第74話 急襲

「おっと、これは失礼。俺は黒塚くろつか耕平こうへい。こっちは妻の沙百合さゆりだ」


「はじめまして。沙百合です。……ところで――」


「と、父さん! 母さん!」


 秋田さんが微妙に固まって動けないでいるところに僕が割り込んだ。

 なんで予定より一日早く帰ってくるんだよ! しかもよりによって秋田さんがいるときに……!

 何かよくわからないけれど、やばい気がする! 目の前に秋田さんがすでにいるし、今更隠れてとか……!

 すでに手遅れではあるのだが、うまく思考が回っていない。


「おう、誠一郎か。久しぶりだな!」


 家の中から姿を現した僕に気付いた父さんが、軽く右手を上げて朗らかに笑っている。


「あらあら、まあまあ」


 母さんは相変わらずだ。驚いたような表情はまったくないんだけれど、驚いたような言葉がその口からこぼれ出ている。


「で、このお嬢さんはどなたかな? まさか一人暮らしだからっていきなり同棲とかではないと思いたいが」


 待ったをかける暇もなく、父さんが一気にまくし立てる。

 もしそうだったらいかんぞ、と咎めるような内容ではあるが、口元が笑っているし本気にはしていないだろう。

 だけれど。


「……」


 秋田さんは言葉も出ないようで、それはもう顔を真っ赤にして俯いている。

 うわ……、秋田さんが可愛すぎる……。いやいや、そうじゃない。


「ちょっ、違うって! 秋田さんはただのお隣さん!」


 精一杯否定するけれど、そんなことが父さんに通じるとも思えない。だからといって肯定するわけにもいかないが。


「……あ、秋田すずと言います。……隣の501号に住んでます」


 辛うじて自己紹介をする秋田さん。ただし、ただの隣人と言うにはちょっと難しい姿なのはしょうがない。

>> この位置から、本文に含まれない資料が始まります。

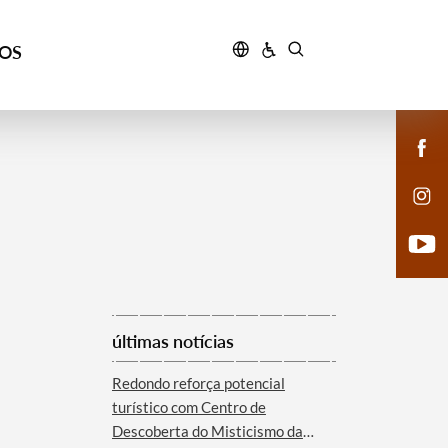
ÇOS
últimas notícias
Redondo reforça potencial
turístico com Centro de
Descoberta do Misticismo da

「おお、それはそれは。いつも息子がお世話になっているようで、ありがとうございます」


 対してバカ丁寧に父さんが返しているけれど、秋田さんを見る表情は僕に向けるモノとは違い、とてもやさしい笑顔だ。


「ありがとうね。すずさん。これからも息子を・・・よろしくね」


 エプロン・・・・をつけたままの秋田さんに、母さんも丁寧に挨拶を返している。


「はい。……よろしくお願いします」


 ちょっ! 秋田さんも何普通に返してるの!? いや、否定されても困るんだけれど、何か父さんと母さん勘違いしてるっぽいし!?

 しかもなんで嬉しそうなの!? えええっ!? もうわけわかんないよ!


「……あ、秋田さん! 今日はいろいろ手伝ってもらってありがとう! もう大丈夫だから。秋田さんも明日実家に帰るんだよね……」


 僕自身も恥ずかしくて居たたまれない気持ちになってるし、両親とのいきなりの対面で秋田さんもきっと居心地が悪いはずだ。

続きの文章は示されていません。